Roast Peppered Venison Loin
with Blueberry Raisins
24 oz. Venison bonless loin, trimmed, with silver skin removed
½ cup shallots, minced
1 ½ cups wild rice
2 oz. carrot, celery, leek and onion, diced
4 ½ cups chicken broth
1 cup heavy cream
½ cup white peppercorns
2 oz. Butter
15 Juniper berries, crushed
5 shallots, thinly sliced
thyme, dried or bruised
2 cloves garlic, crushed
1. Slice the venison loin into 6-oz steaks and marinate.
2. Rinse the wild rice and parboil in lightly salted water for 4 minutes.
3. Strain the rice and sauté in the butter over a dice of carrot, leek, celery and onion.
4. Add the chicken broth, cover and bake at 300 degrees F. for 1 hour or until tender. Allow to cool.
5. Crush the peppercorns and spread on a plate.

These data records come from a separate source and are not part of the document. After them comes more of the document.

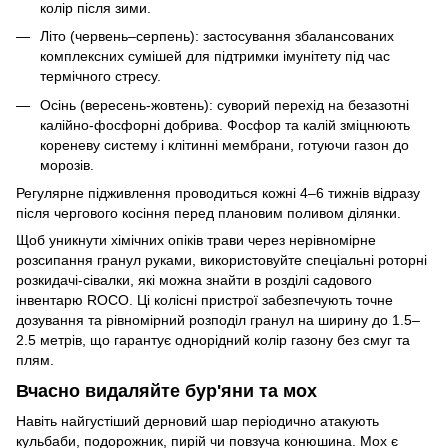
колір після зими.
Літо (червень–серпень): застосування збалансованих
комплексних сумішей для підтримки імунітету під час
термічного стресу.
Осінь (вересень-жовтень): суворий перехід на безазотні
калійно-фосфорні добрива. Фосфор та калій зміцнюють
кореневу систему і клітинні мембрани, готуючи газон до
морозів.
Регулярне підживлення проводиться кожні 4–6 тижнів відразу
після чергового косіння перед плановим поливом ділянки.
Щоб уникнути хімічних опіків трави через нерівномірне
розсипання гранул руками, використовуйте спеціальні роторні
розкидачі-сівалки, які можна знайти в розділі садового
інвентарю ROCO. Ці колісні пристрої забезпечують точне
дозування та рівномірний розподіл гранул на ширину до 1.5–
2.5 метрів, що гарантує однорідний колір газону без смуг та
плям.
Вчасно видаляйте бур'яни та мох
Навіть найгустіший дерновий шар періодично атакують
кульбаби, подорожник, пирій чи повзуча конюшина. Мох є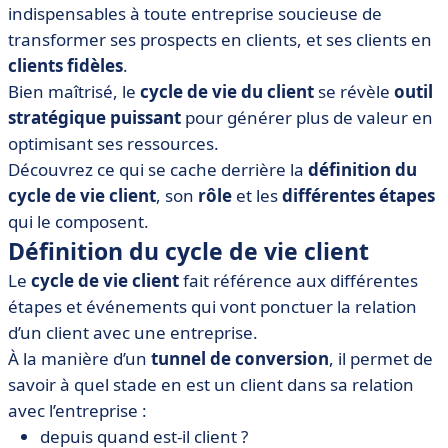
indispensables à toute entreprise soucieuse de
• La maîtrise du cycle de vie client : un atout de taille
transformer ses prospects en clients, et ses clients en
clients fidèles
.
Bien maîtrisé, le
cycle de vie du client
se révèle
outil
stratégique puissant
pour générer plus de valeur en
optimisant ses ressources.
Découvrez ce qui se cache derrière la
définition du
cycle de vie client
, son
rôle
et les
différentes étapes
qui le composent.
Définition du cycle de vie client
Le
cycle de vie client
fait référence aux différentes
étapes et événements qui vont ponctuer la relation
d’un client avec une entreprise.
À la manière d’un
tunnel de conversion
, il permet de
savoir à quel stade en est un client dans sa relation
avec l’entreprise :
depuis quand est-il client ?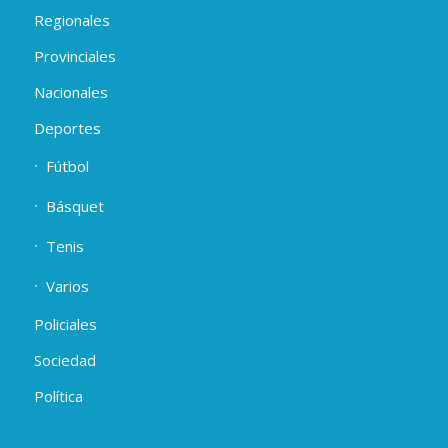
Regionales
Provinciales
Nacionales
Deportes
Fútbol
Básquet
Tenis
Varios
Policiales
Sociedad
Política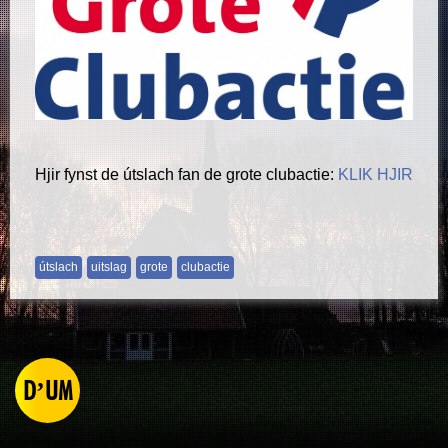
Hjir fynst de útslach fan de grote clubactie:
KLIK HJIR
útslach
uitslag
grote
clubactie
D’UM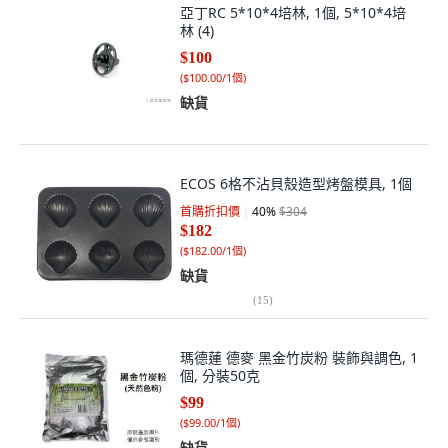
亞丁RC 5*10*4培林, 1個, 5*10*4培
林 (4)
$100
(
$100.00/1個
)
缺貨
ECOS 6格不沾貝殼造型烤盤模具, 1個
首購折扣價
40
%
$304
$182
(
$182.00/1個
)
缺貨
(
15
)
瑪德蓮 德麥 黑金竹炭粉 裝飾與調色, 1
個, 分裝50克
$99
(
$99.00/1個
)
缺貨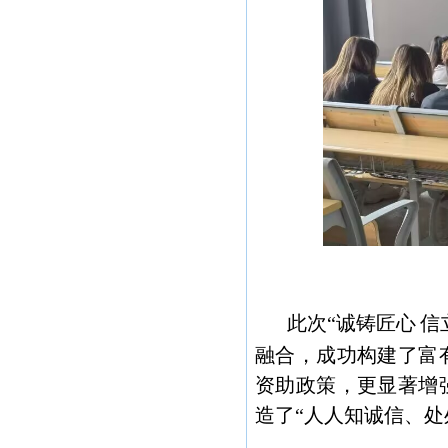
此次“诚铸匠心
信
融合，成功构建了富
资助政策，更显著增
造了“人人知诚信、处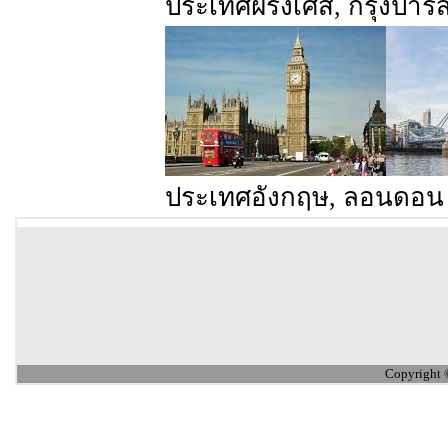
ประเทศฝรั่งเศส, กรุงปาร
ประเทศอังกฤษ, ลอนดอน
Copyright 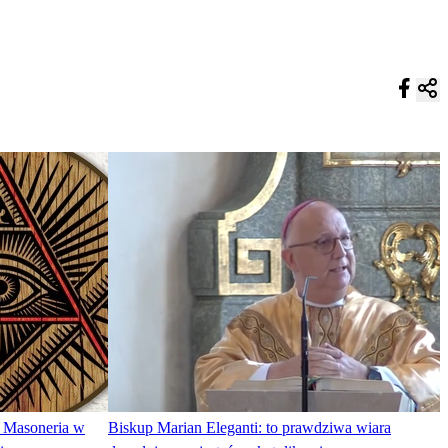
. Masoneria w
Biskup Marian Eleganti: to prawdziwa wiara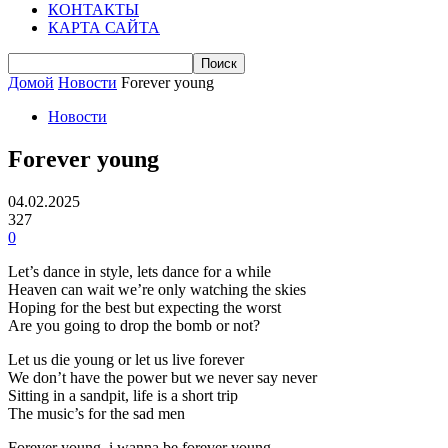
КОНТАКТЫ
КАРТА САЙТА
Домой
Новости
Forever young
Новости
Forever young
04.02.2025
327
0
Let’s dance in style, lets dance for a while
Heaven can wait we’re only watching the skies
Hoping for the best but expecting the worst
Are you going to drop the bomb or not?
Let us die young or let us live forever
We don’t have the power but we never say never
Sitting in a sandpit, life is a short trip
The music’s for the sad men
Forever young, i wanna be forever young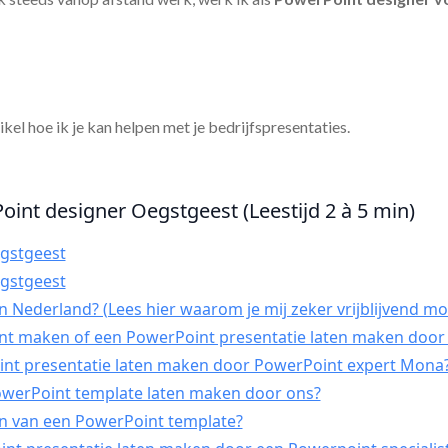
tikel hoe ik je kan helpen met je bedrijfspresentaties.
oint designer Oegstgeest (Leestijd 2 à 5 min)
gstgeest
gstgeest
 Nederland? (Lees hier waarom je mij zeker vrijblijvend mo
int maken of een PowerPoint presentatie laten maken door 
t presentatie laten maken door PowerPoint expert Mona
PowerPoint template laten maken door ons?
n van een PowerPoint template?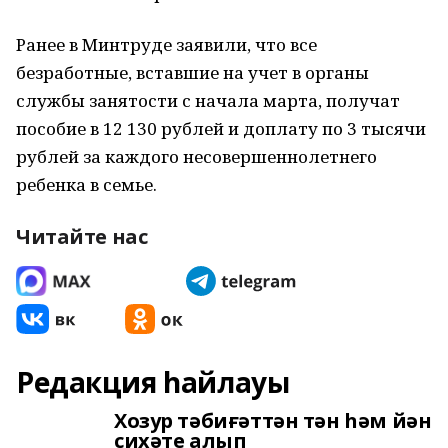
Ранее в Минтруде заявили, что все
безработные, вставшие на учет в органы
службы занятости с начала марта, получат
пособие в 12 130 рублей и доплату по 3 тысячи
рублей за каждого несовершеннолетнего
ребенка в семье.
Читайте нас
Редакция һайлауы
Хозур тәбиғәттән тән һәм йән
сихәте алып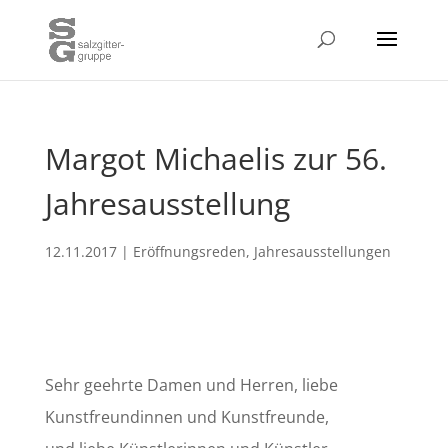
Margot Michaelis zur 56.
Jahresausstellung
12.11.2017
|
Eröffnungsreden
,
Jahresausstellungen
Sehr geehrte Damen und Herren, liebe
Kunstfreundinnen und Kunstfreunde,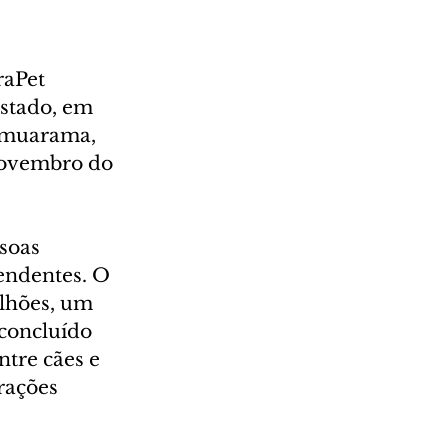
aPet 
Estado, em 
 Umuarama, 
 novembro do 
soas 
endentes. O 
lhões, um 
concluído 
tre cães e 
rações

Remove the venison steaks from the
Marinade and roll in the pepper until covered.
3 shallots, minced
2 cloves garlic, minced
3 ozs. brandy
2 ozs. red wine vinegar
2 ozs. vermont maple syrup
1 ½ cup white wine
1 qt. venison stock or concentrated jus
1 tblsp. fresh thyme
1 tblsp. beurre manie
1 tblsp. walnut oil
5 ozs. dried blueberries
1. Caramelize and remove the venison steaks from the heat.
2. Add the shallots and cook until brown, then add garlic and stir.
3. Add the brandy and flambé. Add the vinegar and maple syrup. Reduce to a glaze.
4. Add the wine and reduce by one-third before adding the stock, blueberries and thyme.
5. Simmer and skim the fat until reduced by one-half. Strain into a sauce pot and return to simmer.
6. Whisk in the beurre manie and walnut oil and cook until satiny.
7. Finish the venison steaks in the oven at 425 F. until medium rare. Allow to rest for 5 minutes.
8. Saute the wild rice, shallots and cream and simmer for 1 minute. Salt and pepper to taste.